● Exercise requirements: A complete answer lists every line of the entries below where the string "Frotello" appears.

● The data:
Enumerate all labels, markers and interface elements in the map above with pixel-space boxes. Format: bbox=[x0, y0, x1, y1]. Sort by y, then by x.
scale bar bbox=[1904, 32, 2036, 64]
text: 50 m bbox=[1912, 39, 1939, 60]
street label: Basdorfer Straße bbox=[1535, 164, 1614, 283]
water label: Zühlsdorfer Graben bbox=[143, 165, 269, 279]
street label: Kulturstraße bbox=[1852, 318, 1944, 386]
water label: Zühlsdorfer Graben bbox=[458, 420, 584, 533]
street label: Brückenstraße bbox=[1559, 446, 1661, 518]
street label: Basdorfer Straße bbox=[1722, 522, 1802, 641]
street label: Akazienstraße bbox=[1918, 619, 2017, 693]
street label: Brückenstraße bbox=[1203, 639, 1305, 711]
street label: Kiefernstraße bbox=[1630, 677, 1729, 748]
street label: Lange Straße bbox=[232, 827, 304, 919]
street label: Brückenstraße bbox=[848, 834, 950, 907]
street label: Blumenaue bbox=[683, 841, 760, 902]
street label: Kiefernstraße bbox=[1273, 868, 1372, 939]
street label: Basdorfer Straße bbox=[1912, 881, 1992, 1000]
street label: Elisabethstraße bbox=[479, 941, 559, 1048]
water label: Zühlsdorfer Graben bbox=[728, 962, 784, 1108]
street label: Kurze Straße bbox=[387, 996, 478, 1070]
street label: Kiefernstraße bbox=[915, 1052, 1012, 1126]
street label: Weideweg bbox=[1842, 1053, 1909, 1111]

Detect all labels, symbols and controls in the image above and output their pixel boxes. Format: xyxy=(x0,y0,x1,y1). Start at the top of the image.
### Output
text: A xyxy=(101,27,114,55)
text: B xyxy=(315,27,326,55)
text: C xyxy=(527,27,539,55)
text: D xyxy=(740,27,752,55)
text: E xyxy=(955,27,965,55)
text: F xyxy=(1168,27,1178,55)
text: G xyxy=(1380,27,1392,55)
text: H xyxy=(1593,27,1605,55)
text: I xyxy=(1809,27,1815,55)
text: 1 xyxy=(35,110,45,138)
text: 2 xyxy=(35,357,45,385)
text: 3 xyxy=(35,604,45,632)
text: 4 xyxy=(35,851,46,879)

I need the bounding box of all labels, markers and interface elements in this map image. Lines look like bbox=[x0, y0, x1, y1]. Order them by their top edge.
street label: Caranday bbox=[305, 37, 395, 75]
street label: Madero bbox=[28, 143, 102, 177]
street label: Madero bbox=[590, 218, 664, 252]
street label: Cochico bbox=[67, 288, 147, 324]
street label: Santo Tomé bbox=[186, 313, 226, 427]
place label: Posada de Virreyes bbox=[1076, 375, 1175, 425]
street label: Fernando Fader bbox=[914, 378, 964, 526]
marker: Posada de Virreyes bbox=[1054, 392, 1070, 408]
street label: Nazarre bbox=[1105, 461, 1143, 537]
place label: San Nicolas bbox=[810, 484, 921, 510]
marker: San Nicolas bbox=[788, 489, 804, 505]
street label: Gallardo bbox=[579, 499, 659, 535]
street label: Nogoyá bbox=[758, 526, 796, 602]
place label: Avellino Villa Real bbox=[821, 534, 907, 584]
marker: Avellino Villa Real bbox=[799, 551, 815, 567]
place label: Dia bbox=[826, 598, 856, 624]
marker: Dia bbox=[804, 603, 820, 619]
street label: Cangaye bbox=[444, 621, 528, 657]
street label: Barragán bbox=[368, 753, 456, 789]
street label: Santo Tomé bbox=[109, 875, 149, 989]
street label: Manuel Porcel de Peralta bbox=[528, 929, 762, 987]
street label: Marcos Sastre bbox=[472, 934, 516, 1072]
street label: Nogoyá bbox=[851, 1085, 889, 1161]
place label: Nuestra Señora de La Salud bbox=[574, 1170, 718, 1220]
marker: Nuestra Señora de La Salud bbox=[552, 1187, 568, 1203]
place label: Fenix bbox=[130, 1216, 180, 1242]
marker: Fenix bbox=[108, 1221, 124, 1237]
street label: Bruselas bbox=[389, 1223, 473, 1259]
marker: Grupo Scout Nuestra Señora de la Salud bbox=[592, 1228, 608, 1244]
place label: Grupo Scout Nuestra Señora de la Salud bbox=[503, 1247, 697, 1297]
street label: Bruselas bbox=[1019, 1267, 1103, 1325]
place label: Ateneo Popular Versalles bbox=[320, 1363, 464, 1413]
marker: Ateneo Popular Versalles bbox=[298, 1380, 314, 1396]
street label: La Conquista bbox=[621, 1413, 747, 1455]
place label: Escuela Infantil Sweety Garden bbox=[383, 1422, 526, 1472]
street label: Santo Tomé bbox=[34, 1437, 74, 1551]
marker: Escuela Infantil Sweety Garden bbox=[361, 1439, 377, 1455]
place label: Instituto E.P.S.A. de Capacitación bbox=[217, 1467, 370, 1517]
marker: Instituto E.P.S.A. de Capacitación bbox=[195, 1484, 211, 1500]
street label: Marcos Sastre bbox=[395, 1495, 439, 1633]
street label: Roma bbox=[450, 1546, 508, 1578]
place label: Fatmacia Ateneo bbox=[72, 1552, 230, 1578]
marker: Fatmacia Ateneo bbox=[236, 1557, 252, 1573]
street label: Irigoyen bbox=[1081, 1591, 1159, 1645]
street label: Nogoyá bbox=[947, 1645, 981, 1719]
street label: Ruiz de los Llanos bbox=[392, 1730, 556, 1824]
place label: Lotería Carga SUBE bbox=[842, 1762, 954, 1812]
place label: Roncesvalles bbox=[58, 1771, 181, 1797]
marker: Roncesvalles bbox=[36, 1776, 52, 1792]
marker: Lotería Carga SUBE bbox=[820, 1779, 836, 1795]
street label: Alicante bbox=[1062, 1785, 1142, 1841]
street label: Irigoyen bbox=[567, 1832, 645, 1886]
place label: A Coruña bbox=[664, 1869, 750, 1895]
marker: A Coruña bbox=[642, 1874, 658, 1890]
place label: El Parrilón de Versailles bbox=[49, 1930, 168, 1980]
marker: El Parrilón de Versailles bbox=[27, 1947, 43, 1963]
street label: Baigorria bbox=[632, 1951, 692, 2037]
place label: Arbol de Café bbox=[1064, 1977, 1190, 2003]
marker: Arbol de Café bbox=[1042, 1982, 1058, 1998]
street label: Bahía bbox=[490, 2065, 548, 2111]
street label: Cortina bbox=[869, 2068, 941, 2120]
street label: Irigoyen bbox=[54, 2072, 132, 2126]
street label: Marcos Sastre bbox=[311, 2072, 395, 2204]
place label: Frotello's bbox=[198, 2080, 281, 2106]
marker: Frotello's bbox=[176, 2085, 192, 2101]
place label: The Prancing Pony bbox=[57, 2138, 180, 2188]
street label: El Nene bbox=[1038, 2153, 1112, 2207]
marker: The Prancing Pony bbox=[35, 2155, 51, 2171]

● Task response:
place label: Frotello's bbox=[198, 2080, 281, 2106]
marker: Frotello's bbox=[176, 2085, 192, 2101]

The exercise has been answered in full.